# Information provided:
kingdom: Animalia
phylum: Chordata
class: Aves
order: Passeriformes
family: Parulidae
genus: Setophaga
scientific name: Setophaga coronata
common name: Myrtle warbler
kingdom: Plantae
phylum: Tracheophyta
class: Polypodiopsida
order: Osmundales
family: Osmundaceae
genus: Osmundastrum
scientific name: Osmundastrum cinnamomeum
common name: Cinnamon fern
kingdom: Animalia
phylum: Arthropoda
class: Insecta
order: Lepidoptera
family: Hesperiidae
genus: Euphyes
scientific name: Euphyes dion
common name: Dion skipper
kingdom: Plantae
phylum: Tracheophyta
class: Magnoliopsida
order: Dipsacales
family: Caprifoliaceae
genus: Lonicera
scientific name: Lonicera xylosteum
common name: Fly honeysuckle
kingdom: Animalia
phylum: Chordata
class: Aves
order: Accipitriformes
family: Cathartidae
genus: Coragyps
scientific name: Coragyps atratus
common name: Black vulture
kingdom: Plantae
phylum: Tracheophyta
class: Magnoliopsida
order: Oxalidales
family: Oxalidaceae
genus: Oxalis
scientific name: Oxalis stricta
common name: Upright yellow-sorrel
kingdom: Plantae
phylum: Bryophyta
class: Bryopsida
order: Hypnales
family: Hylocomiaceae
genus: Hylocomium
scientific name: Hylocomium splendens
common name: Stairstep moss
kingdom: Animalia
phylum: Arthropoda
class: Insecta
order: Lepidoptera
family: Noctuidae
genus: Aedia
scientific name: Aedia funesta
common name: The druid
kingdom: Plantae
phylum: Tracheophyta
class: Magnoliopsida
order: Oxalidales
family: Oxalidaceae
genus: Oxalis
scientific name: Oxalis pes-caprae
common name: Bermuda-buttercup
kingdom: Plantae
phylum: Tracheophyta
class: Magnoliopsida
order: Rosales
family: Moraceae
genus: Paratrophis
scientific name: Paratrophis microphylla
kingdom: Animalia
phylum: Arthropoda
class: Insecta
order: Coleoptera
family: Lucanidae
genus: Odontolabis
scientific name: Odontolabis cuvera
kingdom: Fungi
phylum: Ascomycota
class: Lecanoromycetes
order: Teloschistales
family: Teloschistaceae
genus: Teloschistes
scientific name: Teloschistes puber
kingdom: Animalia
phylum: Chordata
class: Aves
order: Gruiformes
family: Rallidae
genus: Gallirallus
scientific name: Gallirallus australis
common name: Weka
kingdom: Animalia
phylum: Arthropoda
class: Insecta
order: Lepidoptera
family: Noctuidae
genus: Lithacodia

# What the exercise asks:
Please reproduce every line of the records above word for word, from the first to the last.

# Answer to the exercise:
kingdom: Animalia
phylum: Chordata
class: Aves
order: Passeriformes
family: Parulidae
genus: Setophaga
scientific name: Setophaga coronata
common name: Myrtle warbler
kingdom: Plantae
phylum: Tracheophyta
class: Polypodiopsida
order: Osmundales
family: Osmundaceae
genus: Osmundastrum
scientific name: Osmundastrum cinnamomeum
common name: Cinnamon fern
kingdom: Animalia
phylum: Arthropoda
class: Insecta
order: Lepidoptera
family: Hesperiidae
genus: Euphyes
scientific name: Euphyes dion
common name: Dion skipper
kingdom: Plantae
phylum: Tracheophyta
class: Magnoliopsida
order: Dipsacales
family: Caprifoliaceae
genus: Lonicera
scientific name: Lonicera xylosteum
common name: Fly honeysuckle
kingdom: Animalia
phylum: Chordata
class: Aves
order: Accipitriformes
family: Cathartidae
genus: Coragyps
scientific name: Coragyps atratus
common name: Black vulture
kingdom: Plantae
phylum: Tracheophyta
class: Magnoliopsida
order: Oxalidales
family: Oxalidaceae
genus: Oxalis
scientific name: Oxalis stricta
common name: Upright yellow-sorrel
kingdom: Plantae
phylum: Bryophyta
class: Bryopsida
order: Hypnales
family: Hylocomiaceae
genus: Hylocomium
scientific name: Hylocomium splendens
common name: Stairstep moss
kingdom: Animalia
phylum: Arthropoda
class: Insecta
order: Lepidoptera
family: Noctuidae
genus: Aedia
scientific name: Aedia funesta
common name: The druid
kingdom: Plantae
phylum: Tracheophyta
class: Magnoliopsida
order: Oxalidales
family: Oxalidaceae
genus: Oxalis
scientific name: Oxalis pes-caprae
common name: Bermuda-buttercup
kingdom: Plantae
phylum: Tracheophyta
class: Magnoliopsida
order: Rosales
family: Moraceae
genus: Paratrophis
scientific name: Paratrophis microphylla
kingdom: Animalia
phylum: Arthropoda
class: Insecta
order: Coleoptera
family: Lucanidae
genus: Odontolabis
scientific name: Odontolabis cuvera
kingdom: Fungi
phylum: Ascomycota
class: Lecanoromycetes
order: Teloschistales
family: Teloschistaceae
genus: Teloschistes
scientific name: Teloschistes puber
kingdom: Animalia
phylum: Chordata
class: Aves
order: Gruiformes
family: Rallidae
genus: Gallirallus
scientific name: Gallirallus australis
common name: Weka
kingdom: Animalia
phylum: Arthropoda
class: Insecta
order: Lepidoptera
family: Noctuidae
genus: Lithacodia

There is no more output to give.